| What is needed |
So that nothing is lost, transcribe each line of the records exactly.

| Dataset entries |
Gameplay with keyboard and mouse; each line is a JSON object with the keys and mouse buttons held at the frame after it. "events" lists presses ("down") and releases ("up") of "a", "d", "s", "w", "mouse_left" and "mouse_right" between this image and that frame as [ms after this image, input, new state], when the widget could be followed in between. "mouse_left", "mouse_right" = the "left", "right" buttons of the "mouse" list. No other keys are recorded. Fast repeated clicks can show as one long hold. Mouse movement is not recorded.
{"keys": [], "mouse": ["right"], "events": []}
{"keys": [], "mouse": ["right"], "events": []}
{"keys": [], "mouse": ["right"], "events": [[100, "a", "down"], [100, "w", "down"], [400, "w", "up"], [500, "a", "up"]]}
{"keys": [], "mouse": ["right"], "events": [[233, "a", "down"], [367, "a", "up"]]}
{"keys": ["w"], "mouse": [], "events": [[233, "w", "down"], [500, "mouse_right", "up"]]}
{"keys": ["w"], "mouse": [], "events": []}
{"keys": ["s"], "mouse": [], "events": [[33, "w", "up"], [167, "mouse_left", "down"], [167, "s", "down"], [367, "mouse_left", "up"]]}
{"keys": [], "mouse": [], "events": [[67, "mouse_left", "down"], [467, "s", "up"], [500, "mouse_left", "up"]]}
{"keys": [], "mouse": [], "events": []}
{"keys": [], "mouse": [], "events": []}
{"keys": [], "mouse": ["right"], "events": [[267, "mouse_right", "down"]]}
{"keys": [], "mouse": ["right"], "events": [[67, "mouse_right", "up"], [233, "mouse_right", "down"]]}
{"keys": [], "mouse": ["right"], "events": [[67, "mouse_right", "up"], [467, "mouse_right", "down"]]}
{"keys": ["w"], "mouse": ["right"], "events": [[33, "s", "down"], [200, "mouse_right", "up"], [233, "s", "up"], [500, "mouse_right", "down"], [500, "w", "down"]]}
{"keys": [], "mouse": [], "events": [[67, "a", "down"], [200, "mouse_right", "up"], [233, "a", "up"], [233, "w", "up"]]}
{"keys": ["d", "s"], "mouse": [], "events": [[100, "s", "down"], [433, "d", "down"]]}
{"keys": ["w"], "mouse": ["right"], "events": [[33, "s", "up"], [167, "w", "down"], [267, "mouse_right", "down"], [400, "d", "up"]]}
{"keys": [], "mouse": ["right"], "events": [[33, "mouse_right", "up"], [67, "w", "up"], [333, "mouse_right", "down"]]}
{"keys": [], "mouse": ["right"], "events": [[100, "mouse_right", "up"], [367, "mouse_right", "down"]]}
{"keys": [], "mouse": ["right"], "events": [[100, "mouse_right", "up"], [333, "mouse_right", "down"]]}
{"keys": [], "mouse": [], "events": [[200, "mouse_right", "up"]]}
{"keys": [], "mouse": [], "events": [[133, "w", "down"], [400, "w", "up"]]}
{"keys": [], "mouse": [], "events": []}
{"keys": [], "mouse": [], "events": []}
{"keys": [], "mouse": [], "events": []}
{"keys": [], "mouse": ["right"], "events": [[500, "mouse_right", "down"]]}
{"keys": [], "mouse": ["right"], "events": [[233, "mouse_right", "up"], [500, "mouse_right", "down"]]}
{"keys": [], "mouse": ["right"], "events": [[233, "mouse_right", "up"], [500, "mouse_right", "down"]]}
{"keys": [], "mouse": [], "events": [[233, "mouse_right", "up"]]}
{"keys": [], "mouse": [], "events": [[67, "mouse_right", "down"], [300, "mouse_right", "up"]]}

| Completed exercise |
Gameplay with keyboard and mouse; each line is a JSON object with the keys and mouse buttons held at the frame after it. "events" lists presses ("down") and releases ("up") of "a", "d", "s", "w", "mouse_left" and "mouse_right" between this image and that frame as [ms after this image, input, new state], when the widget could be followed in between. "mouse_left", "mouse_right" = the "left", "right" buttons of the "mouse" list. No other keys are recorded. Fast repeated clicks can show as one long hold. Mouse movement is not recorded.
{"keys": [], "mouse": ["right"], "events": []}
{"keys": [], "mouse": ["right"], "events": []}
{"keys": [], "mouse": ["right"], "events": [[100, "a", "down"], [100, "w", "down"], [400, "w", "up"], [500, "a", "up"]]}
{"keys": [], "mouse": ["right"], "events": [[233, "a", "down"], [367, "a", "up"]]}
{"keys": ["w"], "mouse": [], "events": [[233, "w", "down"], [500, "mouse_right", "up"]]}
{"keys": ["w"], "mouse": [], "events": []}
{"keys": ["s"], "mouse": [], "events": [[33, "w", "up"], [167, "mouse_left", "down"], [167, "s", "down"], [367, "mouse_left", "up"]]}
{"keys": [], "mouse": [], "events": [[67, "mouse_left", "down"], [467, "s", "up"], [500, "mouse_left", "up"]]}
{"keys": [], "mouse": [], "events": []}
{"keys": [], "mouse": [], "events": []}
{"keys": [], "mouse": ["right"], "events": [[267, "mouse_right", "down"]]}
{"keys": [], "mouse": ["right"], "events": [[67, "mouse_right", "up"], [233, "mouse_right", "down"]]}
{"keys": [], "mouse": ["right"], "events": [[67, "mouse_right", "up"], [467, "mouse_right", "down"]]}
{"keys": ["w"], "mouse": ["right"], "events": [[33, "s", "down"], [200, "mouse_right", "up"], [233, "s", "up"], [500, "mouse_right", "down"], [500, "w", "down"]]}
{"keys": [], "mouse": [], "events": [[67, "a", "down"], [200, "mouse_right", "up"], [233, "a", "up"], [233, "w", "up"]]}
{"keys": ["d", "s"], "mouse": [], "events": [[100, "s", "down"], [433, "d", "down"]]}
{"keys": ["w"], "mouse": ["right"], "events": [[33, "s", "up"], [167, "w", "down"], [267, "mouse_right", "down"], [400, "d", "up"]]}
{"keys": [], "mouse": ["right"], "events": [[33, "mouse_right", "up"], [67, "w", "up"], [333, "mouse_right", "down"]]}
{"keys": [], "mouse": ["right"], "events": [[100, "mouse_right", "up"], [367, "mouse_right", "down"]]}
{"keys": [], "mouse": ["right"], "events": [[100, "mouse_right", "up"], [333, "mouse_right", "down"]]}
{"keys": [], "mouse": [], "events": [[200, "mouse_right", "up"]]}
{"keys": [], "mouse": [], "events": [[133, "w", "down"], [400, "w", "up"]]}
{"keys": [], "mouse": [], "events": []}
{"keys": [], "mouse": [], "events": []}
{"keys": [], "mouse": [], "events": []}
{"keys": [], "mouse": ["right"], "events": [[500, "mouse_right", "down"]]}
{"keys": [], "mouse": ["right"], "events": [[233, "mouse_right", "up"], [500, "mouse_right", "down"]]}
{"keys": [], "mouse": ["right"], "events": [[233, "mouse_right", "up"], [500, "mouse_right", "down"]]}
{"keys": [], "mouse": [], "events": [[233, "mouse_right", "up"]]}
{"keys": [], "mouse": [], "events": [[67, "mouse_right", "down"], [300, "mouse_right", "up"]]}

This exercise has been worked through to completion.